Hello,
I want to know which macro is quicker.
Using EAX as a buffer or pushing and popping to/from the stack.
Thanks in advance.
i believe a mov is always faster, but some will dispute that.
only way to know for sure is time your code.
Quote from: Kernel_Gaddafi on June 27, 2008, 04:13:46 PM
i believe a mov is always faster
That seems intuitive, I'll agree. However, I seem to recall some testing that happened a while ago (here somewhere, try searching) that found m2m was actually faster.
Caught quite a few people by surprise :bg
Cheers,
Zooba :U
Noob,
The usage depends on what you are doing, in the middle of a pile of messy API code, "m2m" is easily fast enough but the other macro that uses a register is usually faster so if the code you are writing is closer to the bare mnemonic end its probably a better choice.
Running on my P3, I cannot find any circumstances where m2m is faster.
; «««««««««««««««««««««««««««««««««««««««««««««««««««««««««««««««««««««««««
include \masm32\include\masm32rt.inc
.686
include \masm32\macros\timers.asm
; «««««««««««««««««««««««««««««««««««««««««««««««««««««««««««««««««««««««««
; -------------------------------------------------------
; This is an assembly-time random number generator based
; on code by George Marsaglia:
; #define znew ((z=36969*(z&65535)+(z>>16))<<16)
; #define wnew ((w=18000*(w&65535)+(w>>16))&65535)
; #define MWC (znew+wnew)

◆ Information ◆

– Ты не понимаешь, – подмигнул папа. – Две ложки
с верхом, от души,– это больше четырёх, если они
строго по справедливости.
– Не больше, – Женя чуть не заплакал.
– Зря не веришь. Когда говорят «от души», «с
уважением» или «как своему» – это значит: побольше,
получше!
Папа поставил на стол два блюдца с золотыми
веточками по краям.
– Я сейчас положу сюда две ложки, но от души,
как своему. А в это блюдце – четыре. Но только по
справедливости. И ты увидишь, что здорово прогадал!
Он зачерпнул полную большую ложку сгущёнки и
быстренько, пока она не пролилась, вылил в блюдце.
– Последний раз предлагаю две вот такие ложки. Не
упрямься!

◆ Explore the material ◆
**A.** List every name that the forum thread defines with #define in its code comment.
**B.** Carry on the forum thread about the m2m macro, picking up after its last line.

◆ Task-by-task results ◆
**A.** znew, wnew, MWC

**B.**
; -------------------------------------------------------
@znew_seed@ = 362436069
@wnew_seed@ = 521288629
@rnd MACRO base:REQ
LOCAL znew, wnew
@znew_seed@ = 36969 * (@znew_seed@ AND 65535) + (@znew_seed@ SHR 16)
znew = @znew_seed@ SHL 16
@wnew_seed@ = 18000 * (@wnew_seed@ AND 65535) + (@wnew_seed@ SHR 16)
wnew = @wnew_seed@ AND 65535
EXITM <(znew + wnew) MOD base>
ENDM
; «««««««««««««««««««««««««««««««««««««««««««««««««««««««««««««««««««««««««
.data
FOR mem,<m0,m1,m2,m3,m4,m5,m6,m7,m8,m9,ma,mb,mc,md,me,mf>
mem dd 0
ENDM
.code
; «««««««««««««««««««««««««««««««««««««««««««««««««««««««««««««««««««««««««
start:
; «««««««««««««««««««««««««««««««««««««««««««««««««««««««««««««««««««««««««
mov esi, alloc(1000000*4)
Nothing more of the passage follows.